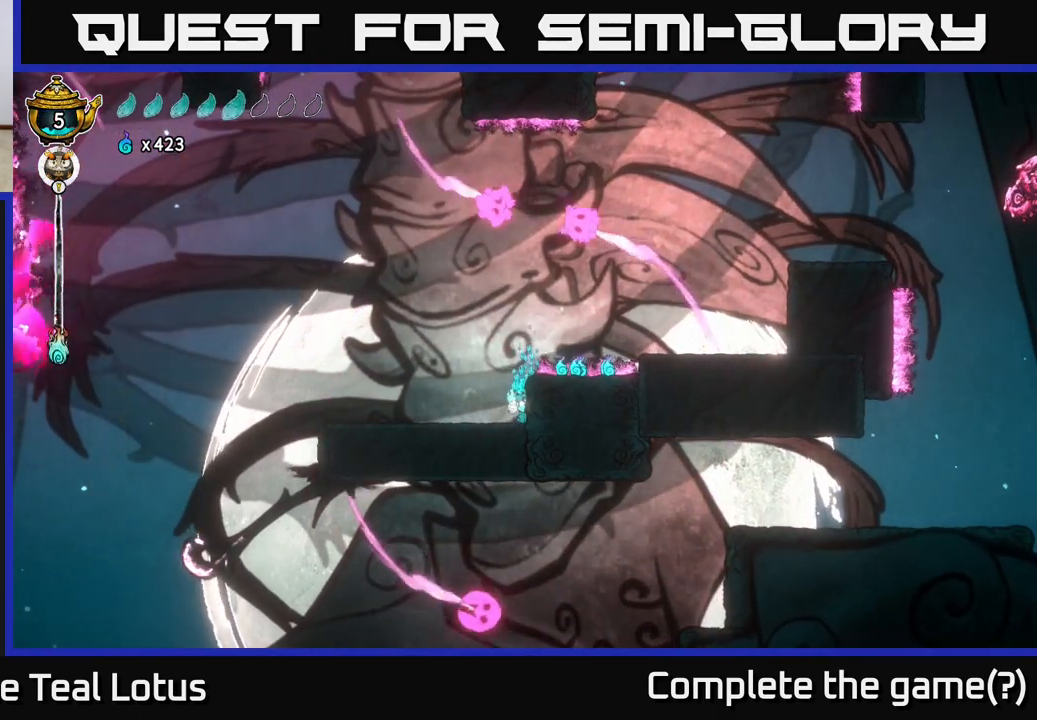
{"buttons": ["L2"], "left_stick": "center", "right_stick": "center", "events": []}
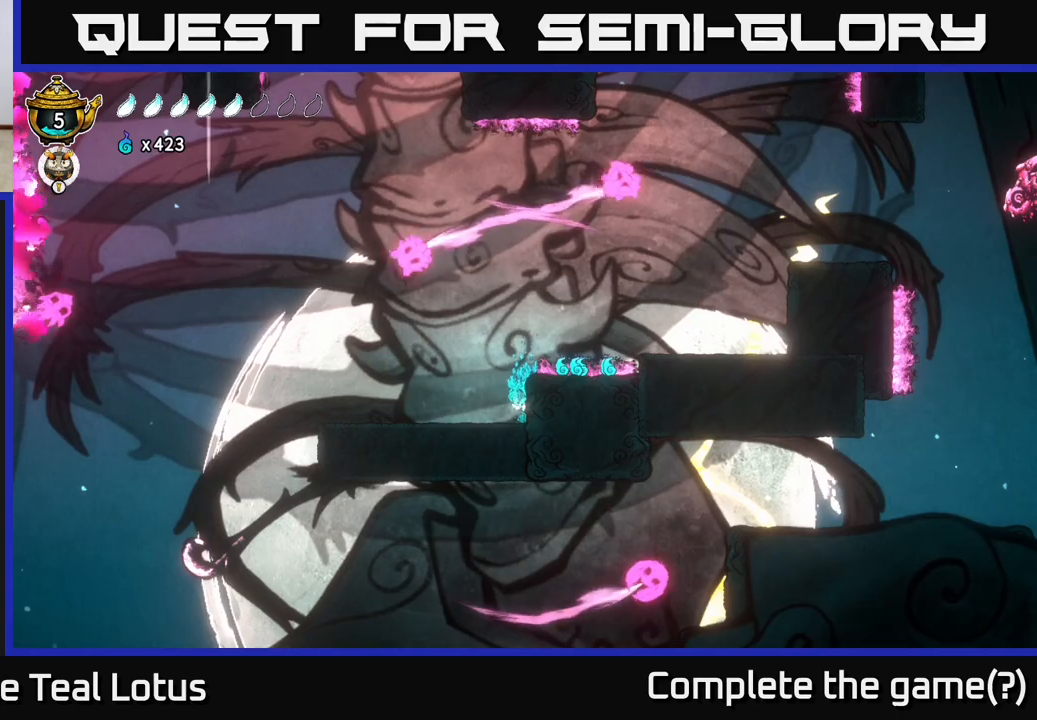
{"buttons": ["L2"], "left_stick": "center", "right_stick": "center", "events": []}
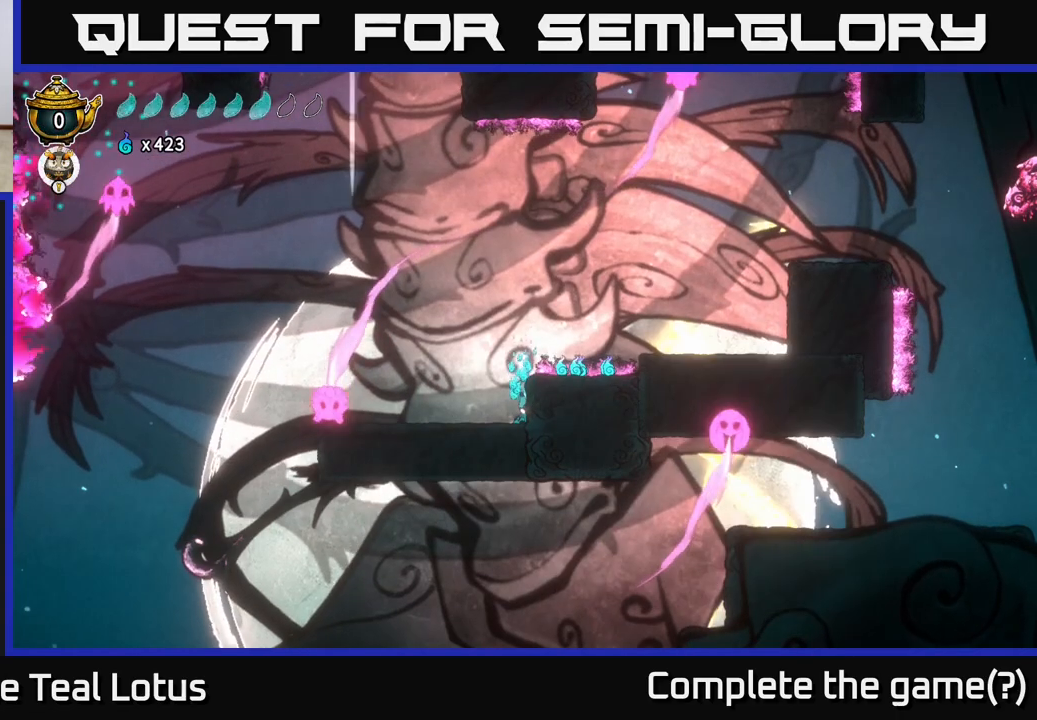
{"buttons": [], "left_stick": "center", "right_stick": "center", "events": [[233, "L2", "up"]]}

———

WORK TO BE COMPLETED: In full and without change, repeat the material above, minus the pictures.

ANSWER:
{"buttons": ["L2"], "left_stick": "center", "right_stick": "center", "events": []}
{"buttons": ["L2"], "left_stick": "center", "right_stick": "center", "events": []}
{"buttons": [], "left_stick": "center", "right_stick": "center", "events": [[233, "L2", "up"]]}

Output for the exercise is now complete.